[To do]
Beneath this line is the data. Output exactly the lines from the line with "right front paw: (1504, 638)" to the line with "neck: (549, 714)", both ends included, and nothing more.

** Opening Exercise input block **

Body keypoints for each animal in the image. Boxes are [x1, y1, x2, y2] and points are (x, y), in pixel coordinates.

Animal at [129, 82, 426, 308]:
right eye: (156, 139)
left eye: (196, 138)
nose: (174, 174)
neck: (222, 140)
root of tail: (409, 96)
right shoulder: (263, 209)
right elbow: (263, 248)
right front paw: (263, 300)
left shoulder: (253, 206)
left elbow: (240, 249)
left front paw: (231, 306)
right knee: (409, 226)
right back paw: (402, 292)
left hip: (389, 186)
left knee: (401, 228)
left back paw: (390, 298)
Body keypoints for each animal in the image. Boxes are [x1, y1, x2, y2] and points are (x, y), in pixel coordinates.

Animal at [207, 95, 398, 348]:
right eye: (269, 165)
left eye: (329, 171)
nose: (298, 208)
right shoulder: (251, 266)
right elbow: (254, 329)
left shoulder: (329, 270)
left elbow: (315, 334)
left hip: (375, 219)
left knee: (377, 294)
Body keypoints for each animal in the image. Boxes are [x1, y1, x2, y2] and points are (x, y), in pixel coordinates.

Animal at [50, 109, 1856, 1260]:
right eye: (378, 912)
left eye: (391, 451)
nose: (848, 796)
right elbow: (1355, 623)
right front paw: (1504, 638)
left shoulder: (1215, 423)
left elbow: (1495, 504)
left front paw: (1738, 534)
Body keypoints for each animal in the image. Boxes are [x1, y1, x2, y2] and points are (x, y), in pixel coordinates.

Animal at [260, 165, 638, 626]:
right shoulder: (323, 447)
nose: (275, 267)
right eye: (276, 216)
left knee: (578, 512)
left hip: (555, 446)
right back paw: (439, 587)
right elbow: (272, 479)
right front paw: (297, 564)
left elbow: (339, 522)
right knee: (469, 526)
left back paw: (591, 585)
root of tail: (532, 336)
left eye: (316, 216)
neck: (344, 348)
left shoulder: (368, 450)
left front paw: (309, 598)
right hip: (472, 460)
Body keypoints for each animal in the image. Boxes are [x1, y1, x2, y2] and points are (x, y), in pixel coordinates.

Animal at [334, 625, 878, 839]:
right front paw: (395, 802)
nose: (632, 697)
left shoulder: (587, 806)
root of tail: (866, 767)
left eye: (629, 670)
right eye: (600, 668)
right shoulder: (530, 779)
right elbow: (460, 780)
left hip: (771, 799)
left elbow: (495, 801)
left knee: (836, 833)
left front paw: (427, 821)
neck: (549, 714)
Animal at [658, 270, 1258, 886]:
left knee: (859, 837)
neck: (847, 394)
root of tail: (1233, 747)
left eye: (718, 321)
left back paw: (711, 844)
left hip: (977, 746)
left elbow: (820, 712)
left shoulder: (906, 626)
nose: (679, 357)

** Closing Exercise input block **

[Output for this task]
right front paw: (1504, 638)
left shoulder: (1215, 423)
left elbow: (1495, 504)
left front paw: (1738, 534)
Body keypoints for each animal in the image. Boxes are [x1, y1, x2, y2] and points are (x, y), in pixel coordinates.

Animal at [260, 165, 638, 626]:
right shoulder: (323, 447)
nose: (275, 267)
right eye: (276, 216)
left knee: (578, 512)
left hip: (555, 446)
right back paw: (439, 587)
right elbow: (272, 479)
right front paw: (297, 564)
left elbow: (339, 522)
right knee: (469, 526)
left back paw: (591, 585)
root of tail: (532, 336)
left eye: (316, 216)
neck: (344, 348)
left shoulder: (368, 450)
left front paw: (309, 598)
right hip: (472, 460)
Body keypoints for each animal in the image. Boxes are [x1, y1, x2, y2] and points are (x, y), in pixel coordinates.

Animal at [334, 625, 878, 839]:
right front paw: (395, 802)
nose: (632, 697)
left shoulder: (587, 806)
root of tail: (866, 767)
left eye: (629, 670)
right eye: (600, 668)
right shoulder: (530, 779)
right elbow: (460, 780)
left hip: (771, 799)
left elbow: (495, 801)
left knee: (836, 833)
left front paw: (427, 821)
neck: (549, 714)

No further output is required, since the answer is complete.